For instance if the electron beam scans 100 nm across of specimen and the image on CRT is 100 nm, the magnification is 100000 times. Thus one can decide the magnification (depending on the requirement) by adjusting the scan distance across the specimen.
SEM also has a resolution equal to that of TEM. A resolution from 1 -10 nm is possible with a corresponding magnification from 10000-100000.
Preparation of specimen for SEM
As SEM also operates on a vacuum like TEM, total dehydration is necessary, but as surface topography is essential, dehydration should be done in such a way as not to disturb the surface configuration.
This is achieved by critical point drying which minimizes artifact formation.

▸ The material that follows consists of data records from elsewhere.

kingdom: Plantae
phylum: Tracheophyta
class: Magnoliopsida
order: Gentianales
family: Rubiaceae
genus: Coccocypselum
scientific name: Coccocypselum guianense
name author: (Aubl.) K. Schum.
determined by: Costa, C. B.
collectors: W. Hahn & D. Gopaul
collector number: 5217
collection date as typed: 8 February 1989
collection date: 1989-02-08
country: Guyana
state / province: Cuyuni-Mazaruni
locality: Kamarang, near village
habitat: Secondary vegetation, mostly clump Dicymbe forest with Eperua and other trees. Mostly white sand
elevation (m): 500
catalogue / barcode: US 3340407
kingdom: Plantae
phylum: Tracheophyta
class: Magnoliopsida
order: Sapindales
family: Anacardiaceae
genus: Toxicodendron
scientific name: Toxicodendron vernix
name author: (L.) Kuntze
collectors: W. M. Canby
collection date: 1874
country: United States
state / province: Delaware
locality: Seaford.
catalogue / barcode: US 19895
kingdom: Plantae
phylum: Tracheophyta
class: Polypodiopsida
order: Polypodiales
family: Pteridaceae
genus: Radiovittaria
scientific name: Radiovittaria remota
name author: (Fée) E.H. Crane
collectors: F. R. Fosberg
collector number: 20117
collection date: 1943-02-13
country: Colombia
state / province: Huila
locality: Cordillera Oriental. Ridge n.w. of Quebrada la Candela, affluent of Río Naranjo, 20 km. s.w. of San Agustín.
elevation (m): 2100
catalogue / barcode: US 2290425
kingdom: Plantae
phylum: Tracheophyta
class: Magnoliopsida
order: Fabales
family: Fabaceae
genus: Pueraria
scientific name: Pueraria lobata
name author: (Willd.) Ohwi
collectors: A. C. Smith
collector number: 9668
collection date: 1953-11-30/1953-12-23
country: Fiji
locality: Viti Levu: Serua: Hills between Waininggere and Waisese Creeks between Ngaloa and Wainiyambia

In critical point drying at a particular temperature and pressure, the liquid changes to gas without any surface tension damage to the specimen.
The specimen is first immersed in ethanol or acetone to remove water and then in pressurized-liquid of C02 simultaneously raising the temperature above 32°C, the critical point of C02. At this temperature range, the liquid vaporizes without surface tension leaving the specimen perfectly dry.
2. Shadow casting:
In this technique, the specimen is coated with an extremely thin layer of gold, gold-palladium or platinum at an oblique angle, so that the specimen produces a shadow on the uncoated side.
The shadow technique results in the production of a three dimensional topographic image of the specimen. Coating is done with a device called a sputter coater. In some cases double shadowing also can be done by coating the materials from two different angles.
3. Surface replica:
In this technique, widely used for the study of architectural pattern of the wall surface of spores, pollen etc, a thin layer of a coherent material is coated on to the specimen who is then floated on to a water surface, from where it is transferred on to a strong acid or alkali.
This dissolves the specimen without damaging the replica. The replica is then dried and kept on the metal grid for viewing.